— Selected passage —
On the eastern half of the profile, the seismic velocity in the upper 24–30 km of the crust is ≤6.2 km/s, which is consistent with a felsic lithology (Christensen and Mooney, 1995). The upper 10 km is ≤6.0 km/s, except in a region of slightly faster velocity at 5–8 km depth from model km 270 to 325 (Fig. 10). In this area, a slightly faster velocity of 6.2–6.3 km/s is required by the data, based on velocity tests, but this is in the region of poorest ray coverage due to the shot gap and fire-related station gap (Fig. 7), so it is heavily smoothed. With the exception of this feature, there is little velocity difference between the Idaho batholith and the Precambrian craton to the east.

A continuous reflector, P2P, is observed on shots 7 and 8 (Figs. 4 and 5), which are reversed across the batholith. This phase corresponds to a reflector at 20–24 km subsurface depth, dipping gently to the east (Fig. 10). A deeper reflector, P3P, is observed on shots 8, 9, and 10 and overlaps laterally with the P2P reflector. This reflector is at ∼29 km subsurface depth, 8–10 km above the Moho (Fig. 10). The seismic velocity below the P3P reflector is 6.6 ± 0.1 km/s, constrained by curvature of the P3P and PmP reflectors. This velocity is consistent with that of intermediate-composition rocks at lower-crustal pressures and temperatures (Christensen and Mooney, 1995). The western end of P3P is not constrained by shot 7 due to shot and receiver gaps and data quality, so it is possible this reflector could extend further west. There is no evidence in the data for an extension, but there is also not clear evidence of the reflector’s termination. The curvature of the P2P and underlying PmP reflectors is consistent with either a westward extension of the velocities above and below the P3P reflector, or a smooth gradient with an equivalent average velocity (Fig. 10). A strong, short P4P reflector exists immediately east of the WISZ at ∼27 km subsurface depth (Fig. 10). Velocity below this reflector, in the lower-crustal corner near the WISZ, is not well constrained, but it is inconsistent with mantle velocity. Several shallow reflectors underlie the eastern half of the line, but none requires an associated large increase in velocity.

The Moho was modeled independently on the east and west sides of the profile to avoid artificially imposing structure when it became apparent there was significant lateral variation. On the west under the accreted terranes, the Moho is 31–32 km below the land surface and deepens modestly toward the western end of the line (Fig. 10). The Moho beneath the batholith and craton is at 37–40 km depth below the higher-elevation land surface (Fig. 10). An ∼7 km offset on the Moho exists within <15 km beneath the WISZ (Fig. 10).

The upper-mantle seismic velocity is constrained by the Pn arrivals. After ray tracing through the crust’s strong lateral variations, the Pn traveltimes are consistent with ∼8.0 km/s constant velocity along the entire line.

— Set problem —
In the seismic profile passage, at what depth does the Moho lie beneath the batholith and craton?

— Data shown —
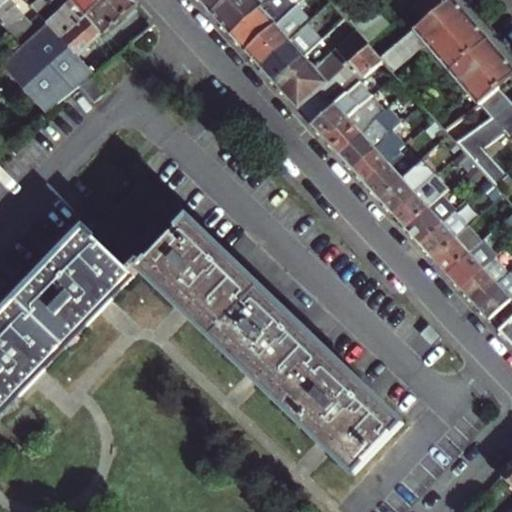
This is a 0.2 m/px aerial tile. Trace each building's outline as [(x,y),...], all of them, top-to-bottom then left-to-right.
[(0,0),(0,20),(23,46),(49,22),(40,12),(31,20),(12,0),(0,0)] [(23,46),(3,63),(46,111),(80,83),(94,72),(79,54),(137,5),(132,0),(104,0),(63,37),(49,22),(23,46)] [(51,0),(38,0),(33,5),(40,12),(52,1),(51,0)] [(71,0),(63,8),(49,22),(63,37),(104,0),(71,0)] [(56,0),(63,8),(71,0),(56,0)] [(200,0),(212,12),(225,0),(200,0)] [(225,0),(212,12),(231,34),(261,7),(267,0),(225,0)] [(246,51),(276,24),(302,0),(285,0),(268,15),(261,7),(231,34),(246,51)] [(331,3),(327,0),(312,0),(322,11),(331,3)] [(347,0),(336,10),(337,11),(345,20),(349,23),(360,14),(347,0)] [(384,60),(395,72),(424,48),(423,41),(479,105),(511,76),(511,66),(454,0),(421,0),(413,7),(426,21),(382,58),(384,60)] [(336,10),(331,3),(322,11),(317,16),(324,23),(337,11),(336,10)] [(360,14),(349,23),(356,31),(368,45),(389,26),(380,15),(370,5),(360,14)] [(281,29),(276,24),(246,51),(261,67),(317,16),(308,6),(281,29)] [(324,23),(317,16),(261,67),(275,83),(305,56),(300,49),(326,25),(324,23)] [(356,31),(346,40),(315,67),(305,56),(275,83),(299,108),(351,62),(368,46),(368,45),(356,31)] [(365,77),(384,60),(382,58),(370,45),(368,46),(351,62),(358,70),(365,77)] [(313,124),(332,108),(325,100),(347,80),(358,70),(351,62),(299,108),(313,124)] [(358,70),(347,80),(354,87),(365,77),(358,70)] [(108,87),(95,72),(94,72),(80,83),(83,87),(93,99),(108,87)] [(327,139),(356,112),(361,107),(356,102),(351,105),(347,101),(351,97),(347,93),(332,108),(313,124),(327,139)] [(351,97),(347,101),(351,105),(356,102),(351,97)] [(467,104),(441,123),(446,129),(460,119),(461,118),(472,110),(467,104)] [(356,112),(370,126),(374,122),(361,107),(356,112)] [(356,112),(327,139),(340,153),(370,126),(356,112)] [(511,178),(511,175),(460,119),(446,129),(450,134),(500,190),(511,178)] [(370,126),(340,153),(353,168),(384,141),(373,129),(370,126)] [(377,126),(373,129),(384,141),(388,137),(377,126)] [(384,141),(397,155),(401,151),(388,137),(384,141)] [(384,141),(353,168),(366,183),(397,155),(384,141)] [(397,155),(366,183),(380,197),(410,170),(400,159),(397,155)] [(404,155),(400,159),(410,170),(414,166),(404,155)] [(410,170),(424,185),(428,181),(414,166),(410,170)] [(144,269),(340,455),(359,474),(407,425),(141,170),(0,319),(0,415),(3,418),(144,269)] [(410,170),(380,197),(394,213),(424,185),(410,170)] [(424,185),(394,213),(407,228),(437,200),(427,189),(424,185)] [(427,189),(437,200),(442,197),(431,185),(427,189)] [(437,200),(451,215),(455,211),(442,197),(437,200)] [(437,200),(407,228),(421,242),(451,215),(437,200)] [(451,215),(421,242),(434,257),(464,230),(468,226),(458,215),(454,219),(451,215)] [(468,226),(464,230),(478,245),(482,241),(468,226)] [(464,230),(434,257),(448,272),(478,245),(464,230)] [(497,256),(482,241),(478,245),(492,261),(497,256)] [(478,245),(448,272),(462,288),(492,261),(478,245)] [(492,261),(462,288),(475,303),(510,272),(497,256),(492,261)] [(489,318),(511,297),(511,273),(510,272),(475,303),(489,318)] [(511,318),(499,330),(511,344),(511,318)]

— Completed task —
37–40 km below the higher-elevation land surface.